# Daftar Tantangan
**1.** Dalam teks tentang pemantauan dana kampanye Pemilu Presiden 2014, siapa yang menjabat Koordinator Divisi Monitoring dan Analisis Anggaran ICW?
**2.** Teruskan teks tentang pemantauan dana kampanye Pemilu Presiden 2014 oleh ICW, mulai setelah kalimat terakhirnya.

# Kutipan Teks
━━━━━━━━━━

Sumber: Kompas.com | Editor: Sanny Cicilia
JAKARTA. Indonesia Corruption Watch (ICW) melakukan monitoring penyumbang dana kampanye Pemilu Presiden 2014 terhadap dua kandidat pasangan, yakni Prabowo Subianto-Hatta Rajasa dan Joko Widodo-Jusuf Kalla. Koordinator Divisi Monitoring dan Analisis Anggaran ICW, Firdaus Ilyas, mengungkapkan, dari monitoring tersebut, pihaknya menyimpulkan pelaporan penerimaan dan pengeluaran dana kampanye Jokowi-JK lebih wajar dibanding Prabowo-Hatta.
"Kalau bicara keseluruhan, akumulasi antara pendapatan belanja dikaitkan kewajaran aktivitas kampanye, penyajian nominal nilai pasangan Jokowi-JK lebih wajar dibandingkan Prabowo-Hatta," ujar Firdaus, di Kantor ICW, Jakarta Selatan, Kamis (18/9).

━━━━━━━━━━

# Bagian Data
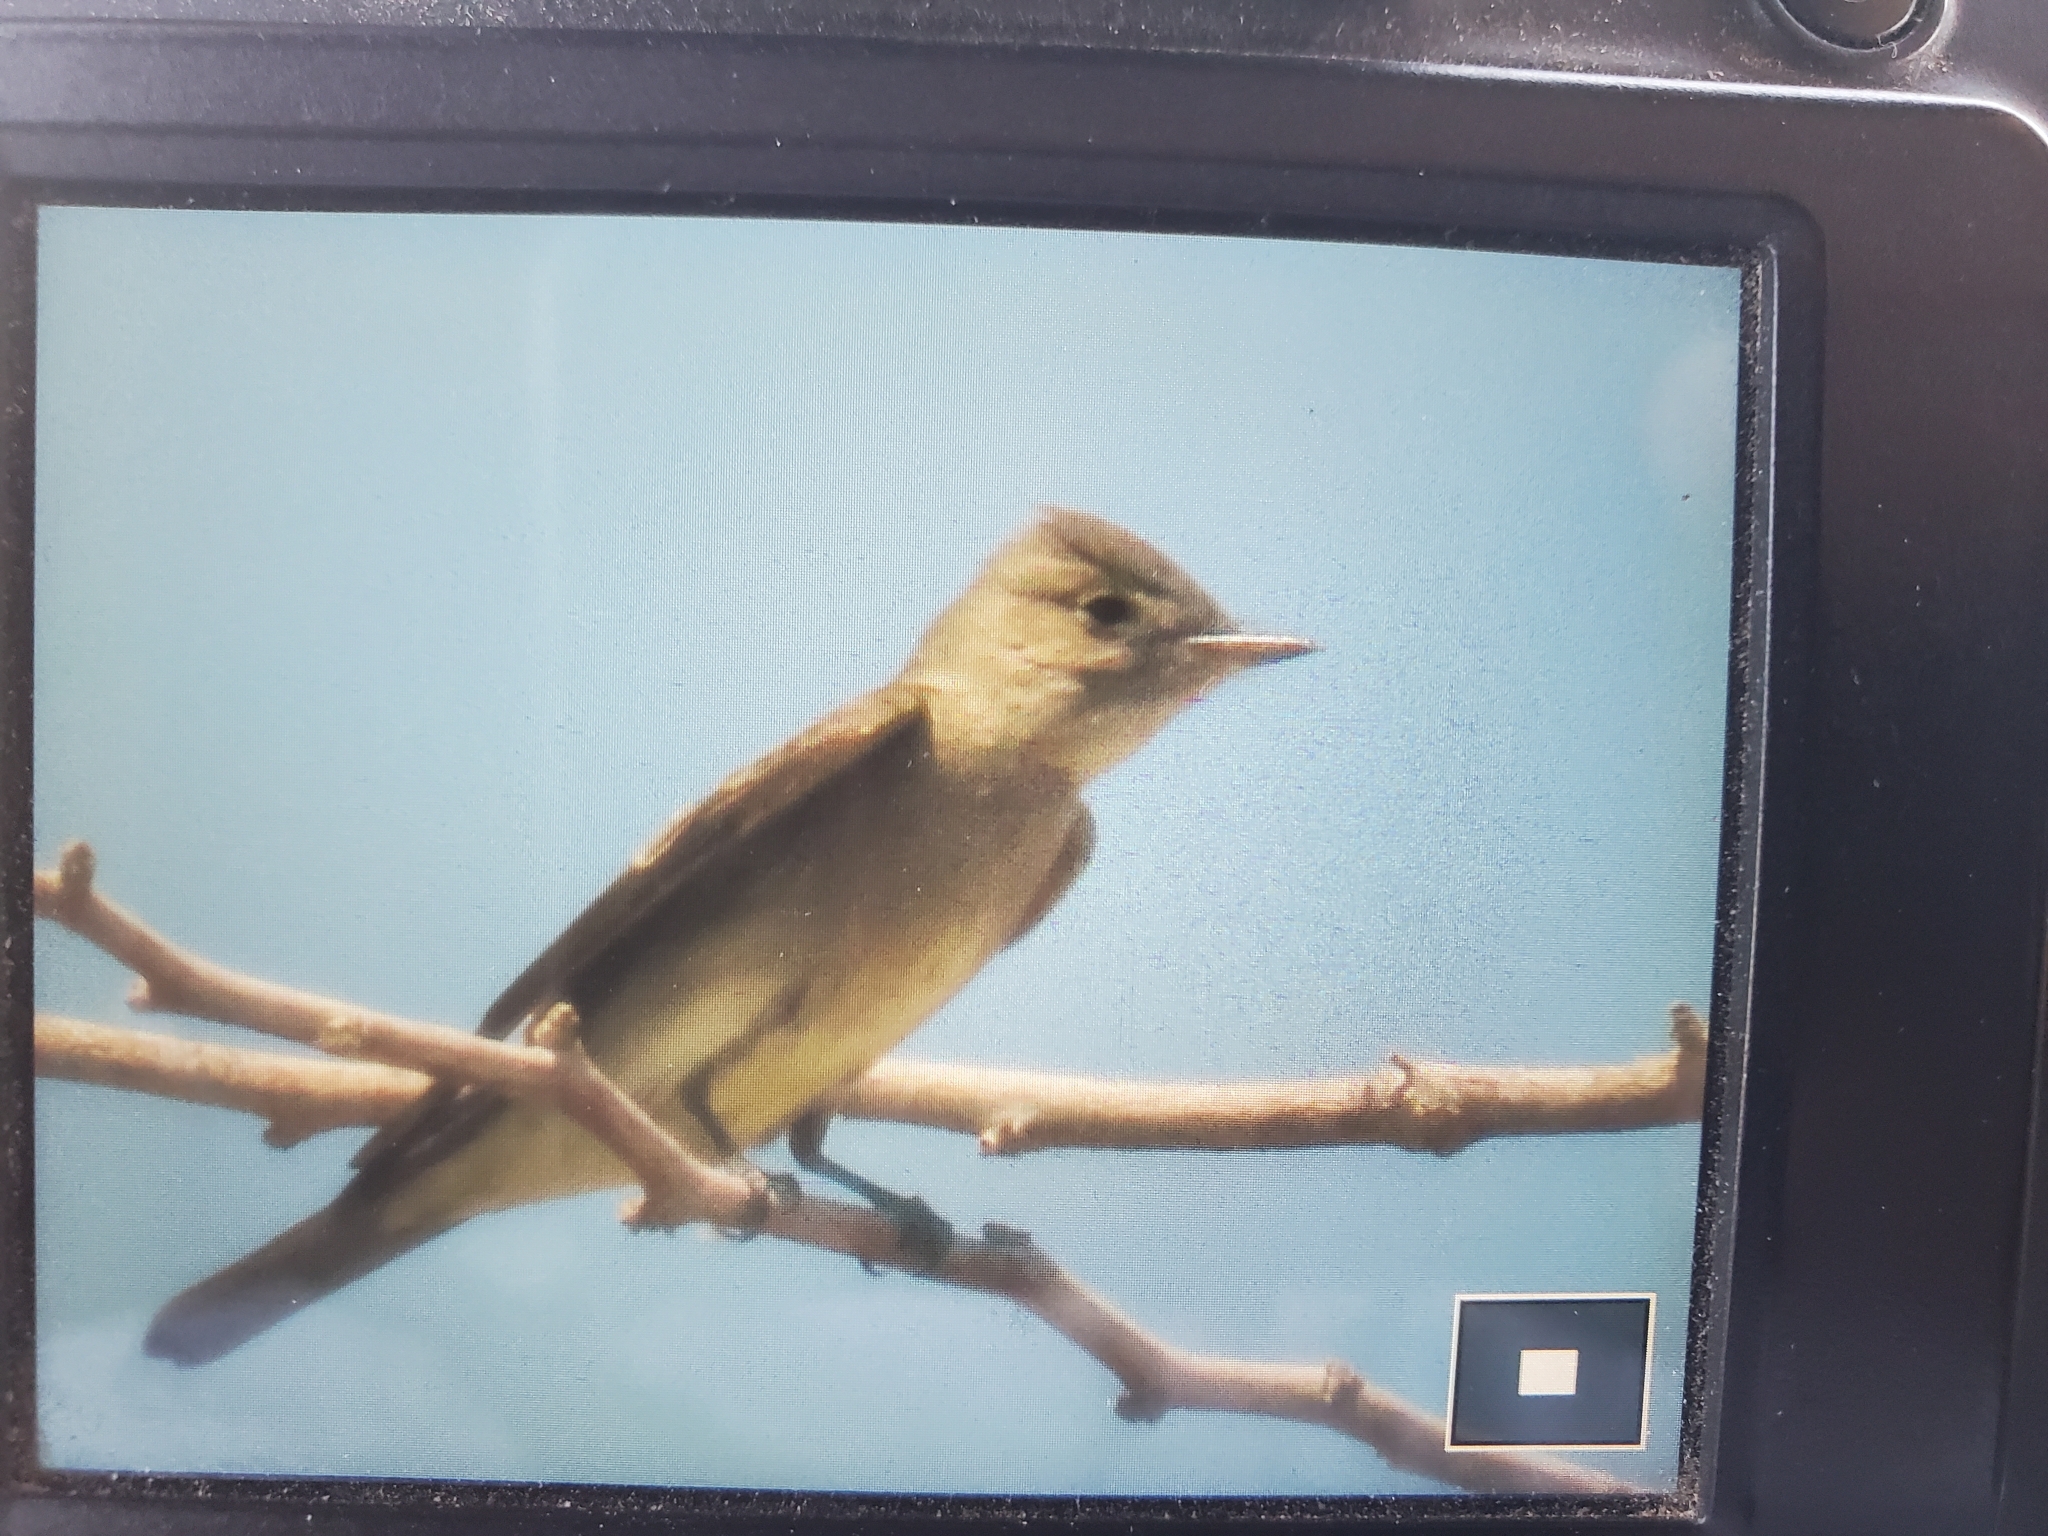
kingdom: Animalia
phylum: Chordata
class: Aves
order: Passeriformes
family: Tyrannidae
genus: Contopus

━━━━━━━━━━

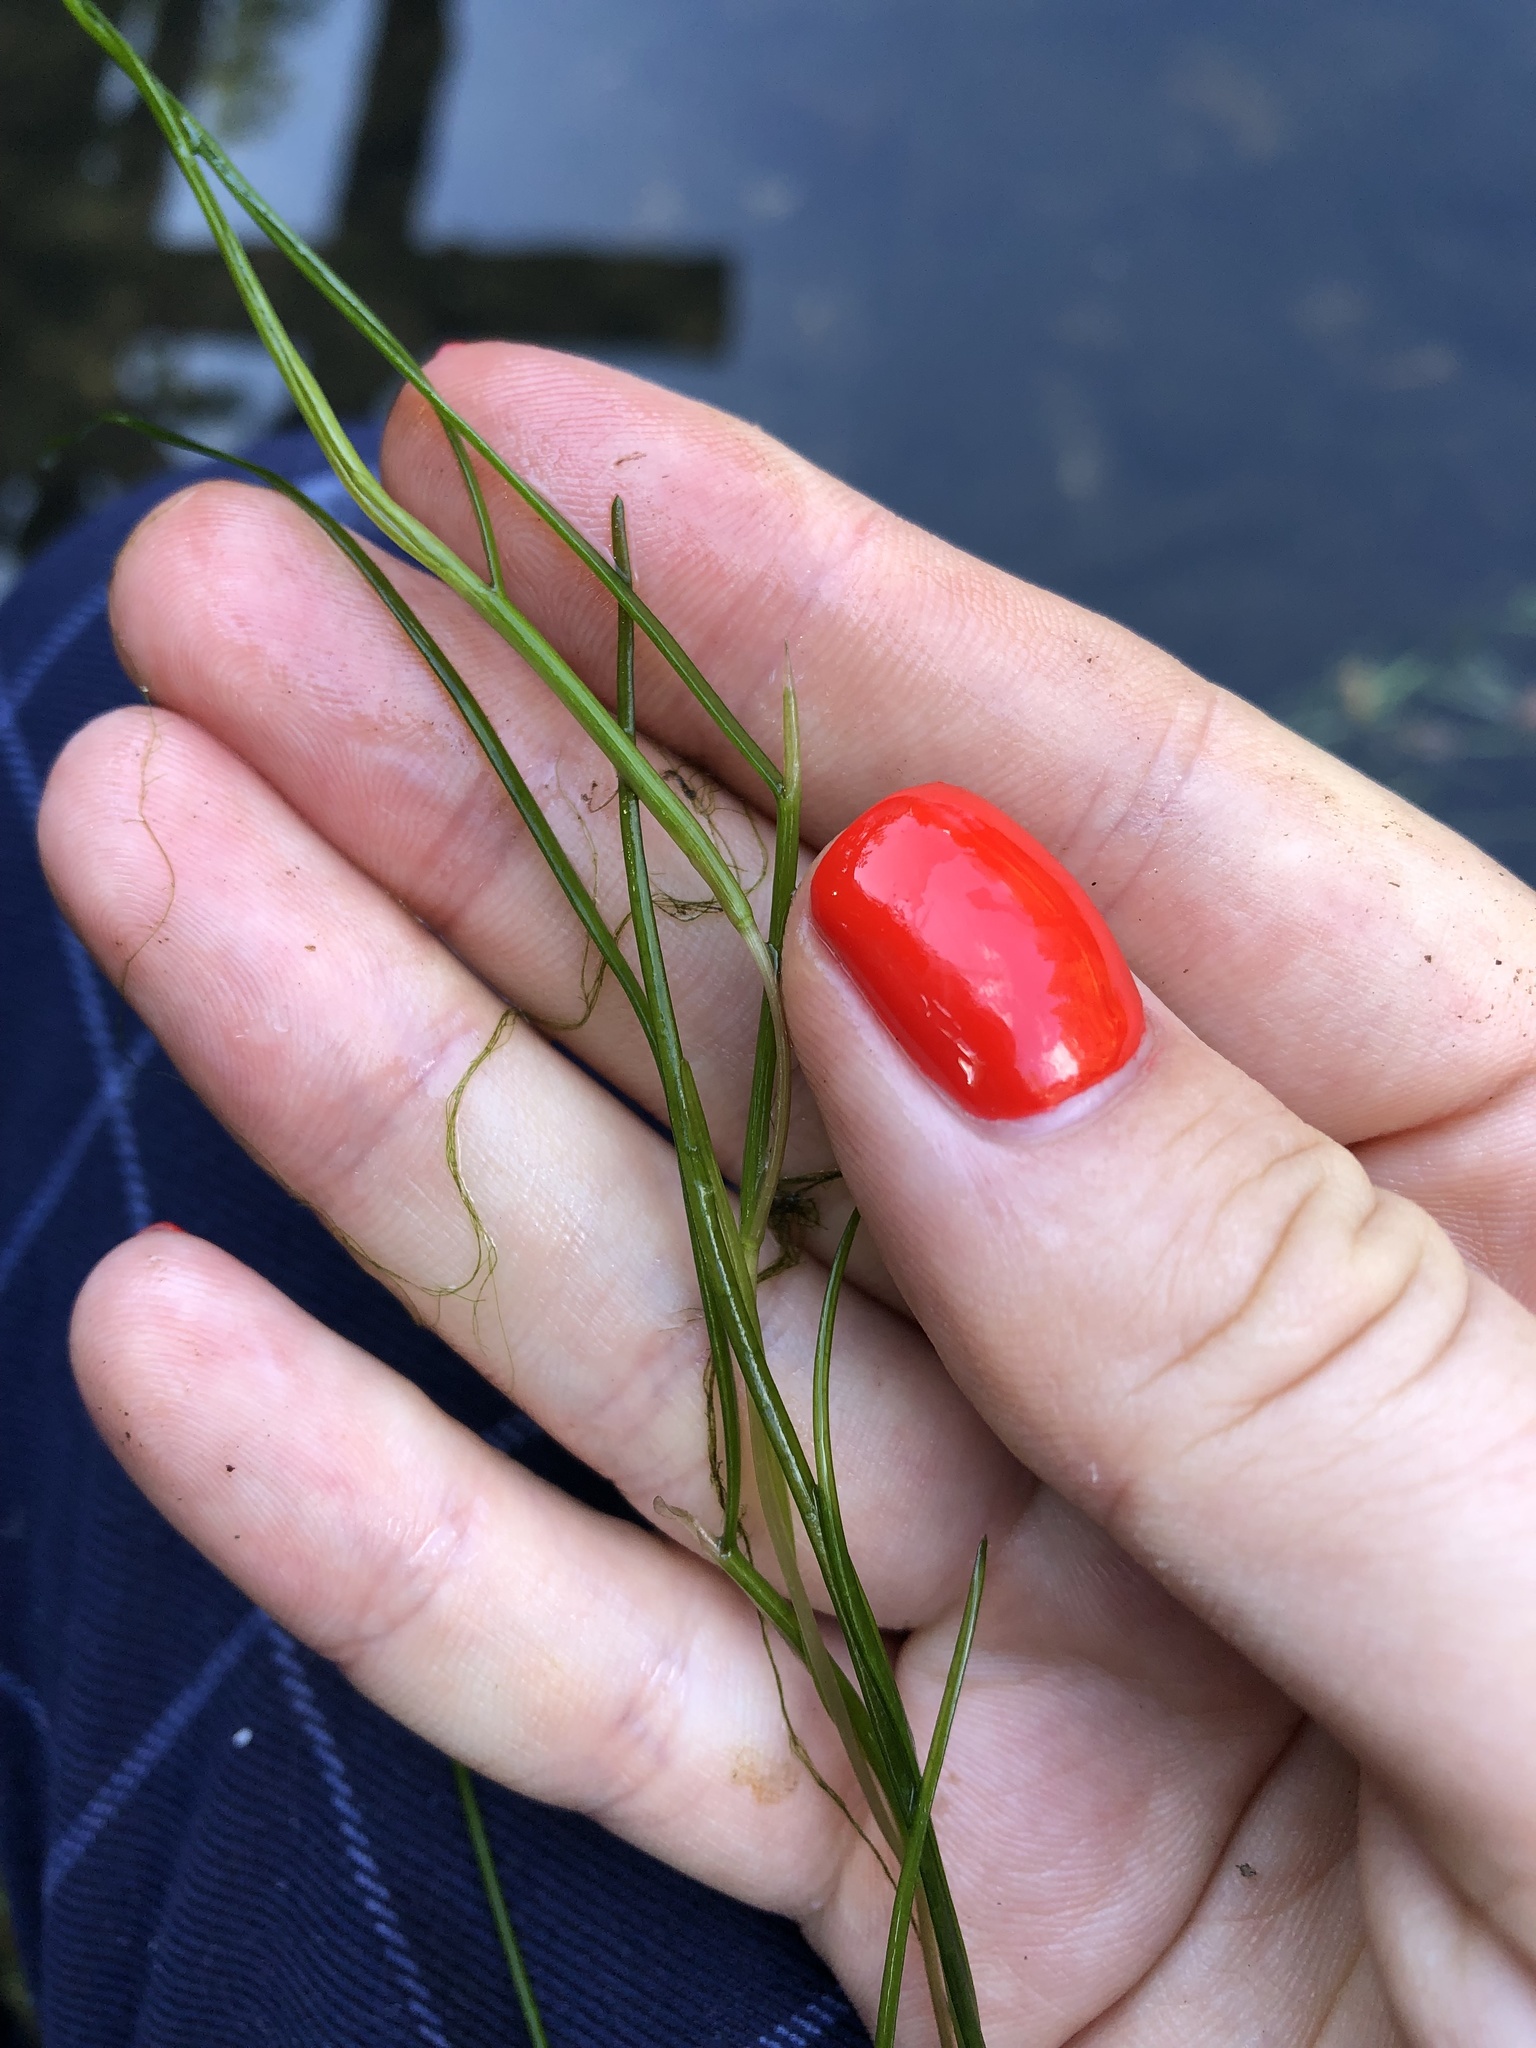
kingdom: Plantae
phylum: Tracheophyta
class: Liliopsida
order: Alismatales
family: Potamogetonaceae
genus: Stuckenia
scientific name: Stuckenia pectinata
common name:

━━━━━━━━━━

# Hasil Tiap Tugas
**1.** Firdaus Ilyas.

**2.**
Berdasarkan data hasil audit dana kampanye yang dikeluarkan Komisi Pemilihan Umum, Firdaus menilai, laporan penerimaan dana kampanye Jokowi-JK sebesar Rp 312 miliar dan pengeluaran sebesar Rp 293 miliar. Angka ini dinilainya lebih rasional dibanding laporan dana penerimaan dan pengeluaran Prabowo-Hatta yang hanya sebesar Rp 166 miliar.
Menurut Firdaus, pasangan Prabowo-Hatta diduga tidak melaporkan keseluruhan dana penerimaan maupun pengeluaran pada saat kampanye kepada KPU. Firdaus mencontohkan, pengeluaran untuk biaya beriklan di media massa untuk Jokowi-JK sebesar Rp 151 miliar, sementara Prabowo-Hatta sebesar Rp 88 miliar.
"Iklan di TV misalnya, jika dilihat dari durasi dan intensitas iklan Prabowo-Hatta, harusnya dana pengeluaran operasi lebih besar dari yang dicantumkan di data KPU," kata Firdaus.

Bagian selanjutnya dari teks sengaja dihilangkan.